Supplementary Figure 7: Training of MARIA on HLA-DQ ligands and gluten peptide deamination effects on HLA-DQ presentation.
From: Predicting HLA class II antigen presentation through integrated deep learning

(a) Overlap of HLA-DQ2.2 and HLA-DQ2.5 peptide ligands. Ligands from these two alleles overlap 29% when counting identical peptide sequences only. (b) Training, validation, test of MARIA models for HLA-DQ2.2 presentation. To train the MARIA DQ2.2 model, 5845 peptides shared between HLA-DQ2.2 and HLA-DQ2.5, and 2529 peptide unique to HLA-DQ2.2 were used as the positive examples; 8374 length-matched peptides were used as negative examples.

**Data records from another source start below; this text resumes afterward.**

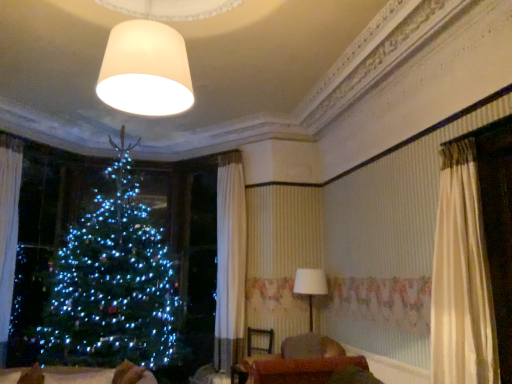
Question: Is velvet brown sofa at lower center further to the viewer compared to white fabric lampshade at center, which is the 2th lamp from top to bottom?

Choices:
 (A) yes
 (B) no

Answer: (B)

Question: Would you say white fabric lampshade at center, which is the first lamp from back to front, is part of velvet brown sofa at lower center's contents?

Choices:
 (A) no
 (B) yes

Answer: (A)

Question: Is velvet brown sofa at lower center turned away from white fabric lampshade at center, the 1th lamp positioned from the right?

Choices:
 (A) yes
 (B) no

Answer: (B)

Question: From a real-world perspective, is velvet brown sofa at lower center under white fabric lampshade at center, acting as the 2th lamp starting from the left?

Choices:
 (A) no
 (B) yes

Answer: (B)

Question: Does velvet brown sofa at lower center have a greater width compared to white fabric lampshade at center, the first lamp in the bottom-to-top sequence?

Choices:
 (A) no
 (B) yes

Answer: (B)

Question: Does velvet brown sofa at lower center have a lesser height compared to white fabric lampshade at center, the first lamp in the bottom-to-top sequence?

Choices:
 (A) yes
 (B) no

Answer: (A)

Question: Is velvet brown armchair at center positioned beyond the bounds of white fabric lampshade at center, which is the first lamp from back to front?

Choices:
 (A) yes
 (B) no

Answer: (A)

Question: Can you confirm if velvet brown armchair at center is positioned to the right of white fabric lampshade at center, which is the 2th lamp from top to bottom?

Choices:
 (A) no
 (B) yes

Answer: (A)

Question: From the image's perspective, is velvet brown armchair at center over white fabric lampshade at center, acting as the 2th lamp starting from the left?

Choices:
 (A) yes
 (B) no

Answer: (B)

Question: Is velvet brown armchair at center positioned with its back to white fabric lampshade at center, which is the first lamp from back to front?

Choices:
 (A) yes
 (B) no

Answer: (B)

Question: From a real-world perspective, is velvet brown armchair at center physically below white fabric lampshade at center, positioned as the 2th lamp in front-to-back order?

Choices:
 (A) yes
 (B) no

Answer: (A)

Question: Is velvet brown armchair at center not close to white fabric lampshade at center, which is the first lamp from back to front?

Choices:
 (A) yes
 (B) no

Answer: (B)

Question: Does velvet brown sofa at lower center appear on the left side of white sheer curtain at left?

Choices:
 (A) yes
 (B) no

Answer: (B)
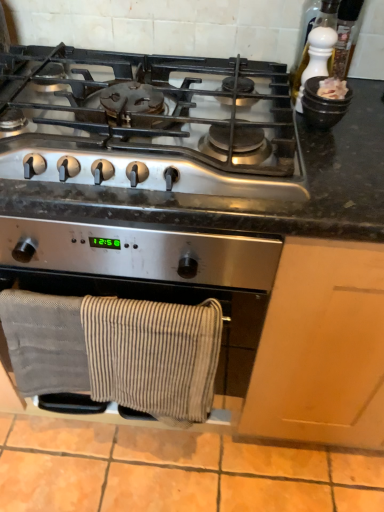
Question: Is white ceramic pepper grinder at upper right wider or thinner than satin silver gas stove at upper center?

Choices:
 (A) wide
 (B) thin

Answer: (B)

Question: Is point (309, 34) positioned closer to the camera than point (104, 106)?

Choices:
 (A) closer
 (B) farther

Answer: (B)

Question: Estimate the real-world distances between objects in this image. Which object is closer to the gray cotton towels at lower center?

Choices:
 (A) satin silver gas stove at upper center
 (B) white ceramic pepper grinder at upper right

Answer: (A)

Question: Which object is positioned closest to the white ceramic pepper grinder at upper right?

Choices:
 (A) gray cotton towels at lower center
 (B) satin silver gas stove at upper center

Answer: (B)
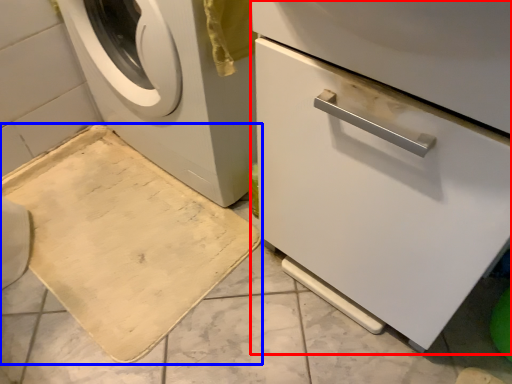
Question: Among these objects, which one is nearest to the camera, machine (highlighted by a red box) or bath mat (highlighted by a blue box)?

Choices:
 (A) machine
 (B) bath mat

Answer: (A)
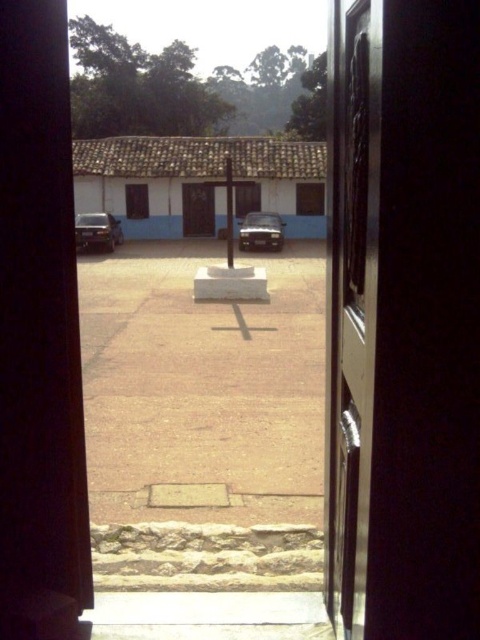
Image resolution: width=480 pixels, height=640 pixels. What do you see at coordinates (350, 301) in the screenshot?
I see `polished wood door at center` at bounding box center [350, 301].

Does polished wood door at center appear over satin silver car at center?

Incorrect, polished wood door at center is not positioned above satin silver car at center.

Is point (370, 292) positioned before point (264, 216)?

Yes, it is.

I want to click on polished wood door at center, so click(350, 301).

The width and height of the screenshot is (480, 640). What are the coordinates of `polished wood door at center` in the screenshot? It's located at (350, 301).

Which is behind, point (344, 593) or point (111, 221)?

Point (111, 221)

Identify the location of polished wood door at center. (350, 301).

Between point (92, 221) and point (269, 216), which one is positioned in front?

Positioned in front is point (92, 221).

Which is below, shiny black car at left or satin silver car at center?

shiny black car at left is below.

Is point (109, 224) farther from camera compared to point (262, 241)?

Yes, point (109, 224) is farther from viewer.

Find the location of a particular element. Image resolution: width=480 pixels, height=640 pixels. shiny black car at left is located at coordinates (96, 230).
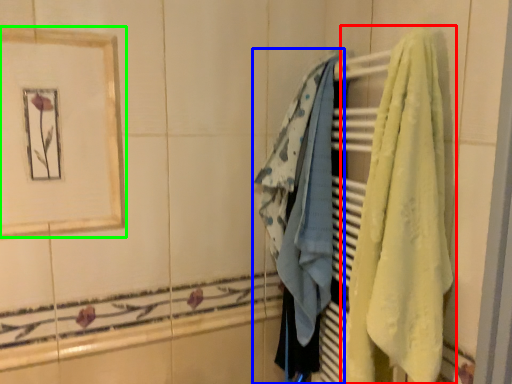
Question: Considering the real-world distances, which object is farthest from towel (highlighted by a red box)? towel (highlighted by a blue box) or picture frame (highlighted by a green box)?

Choices:
 (A) towel
 (B) picture frame

Answer: (B)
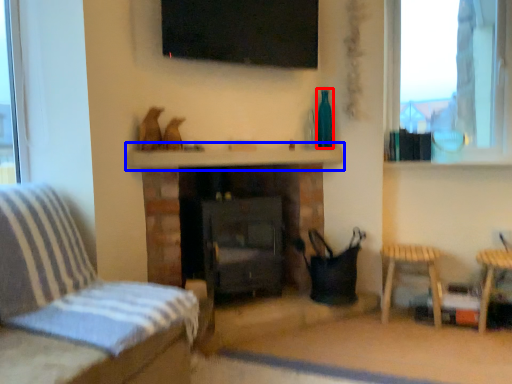
Question: Which object appears farthest to the camera in this image, bottle (highlighted by a red box) or mantle (highlighted by a blue box)?

Choices:
 (A) bottle
 (B) mantle

Answer: (A)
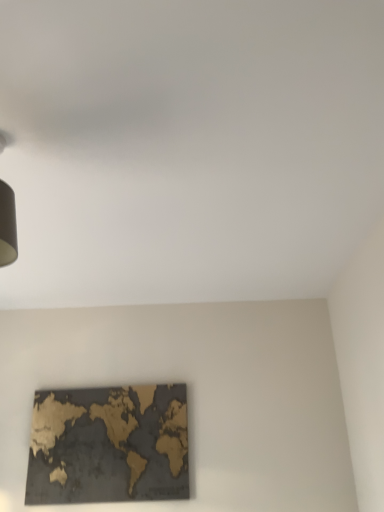
Find the location of a particular element. gold textured map at lower center is located at coordinates (108, 445).

What do you see at coordinates (108, 445) in the screenshot?
I see `gold textured map at lower center` at bounding box center [108, 445].

Locate an element on the screen. Image resolution: width=384 pixels, height=512 pixels. gold textured map at lower center is located at coordinates (108, 445).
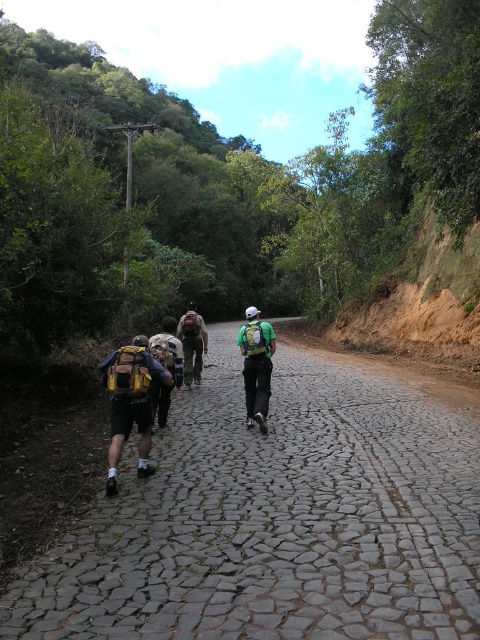
Which is in front, point (144, 412) or point (200, 337)?

Positioned in front is point (144, 412).

Who is more forward, (120, 442) or (178, 337)?

Positioned in front is point (120, 442).

The width and height of the screenshot is (480, 640). In order to click on matte yellow backpack at center in this screenshot , I will do `click(131, 403)`.

Does gray cobblestone path at center appear over matte yellow backpack at center?

Incorrect, gray cobblestone path at center is not positioned above matte yellow backpack at center.

Can you confirm if gray cobblestone path at center is thinner than matte yellow backpack at center?

In fact, gray cobblestone path at center might be wider than matte yellow backpack at center.

Who is more distant from viewer, (402,536) or (128,380)?

The point (128,380) is behind.

Where is `gray cobblestone path at center`? The height and width of the screenshot is (640, 480). gray cobblestone path at center is located at coordinates (278, 516).

Is gray cobblestone path at center shorter than camouflage fabric backpack at center?

Indeed, gray cobblestone path at center has a lesser height compared to camouflage fabric backpack at center.

Is gray cobblestone path at center further to the viewer compared to camouflage fabric backpack at center?

No, gray cobblestone path at center is in front of camouflage fabric backpack at center.

Which is behind, point (414, 392) or point (197, 317)?

The point (197, 317) is more distant.

You are a GUI agent. You are given a task and a screenshot of the screen. Output one action in this format:
    pyautogui.click(x=<x>, y=<y>)
    Task: Click on the gray cobblestone path at center
    
    Given the screenshot: What is the action you would take?
    pyautogui.click(x=278, y=516)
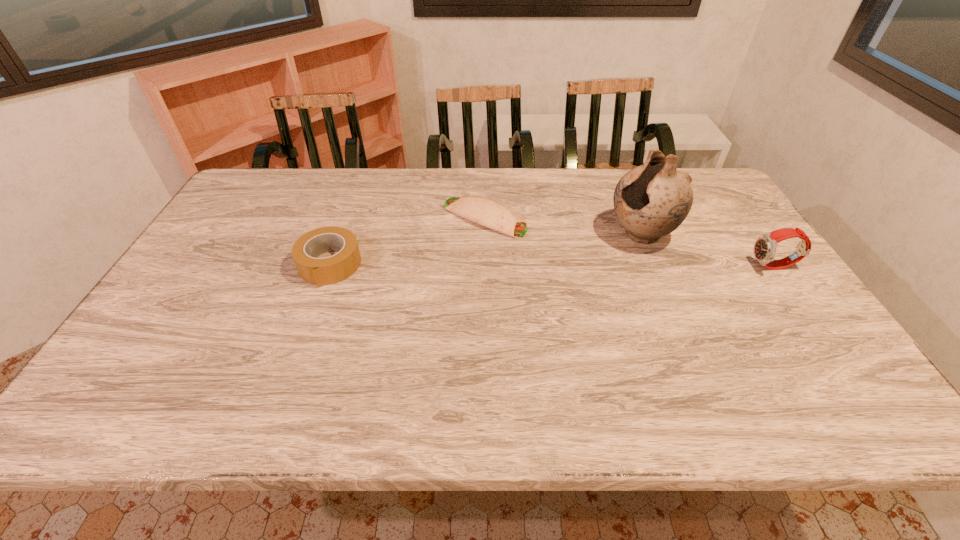
The image size is (960, 540). What are the coordinates of `vacant area that satisfies the following two spatial constraints: 1. at the edge of the leftmost object; 2. on the face of the watch` in the screenshot? It's located at (329, 267).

Peptide sequences were assigned into training, validation, and test set. No peptides in validation and test set were substring of a training peptide, vice versa. (c) MARIA predicted presentation scores on HLA-DQ2.2 presentation of five known celiac disease related gluten peptides upon all possible Q->E or Q->K mutations. Based on MARIA-DQ ranks, deamination forms (Q->E) of gluten peptides present better compared to unmodified forms or Q -> K forms of gluten peptides (* indicates p=3e-4, ** = P<1e-5, Mann-Whitney U test, n=15, 255, 7, 31, 63).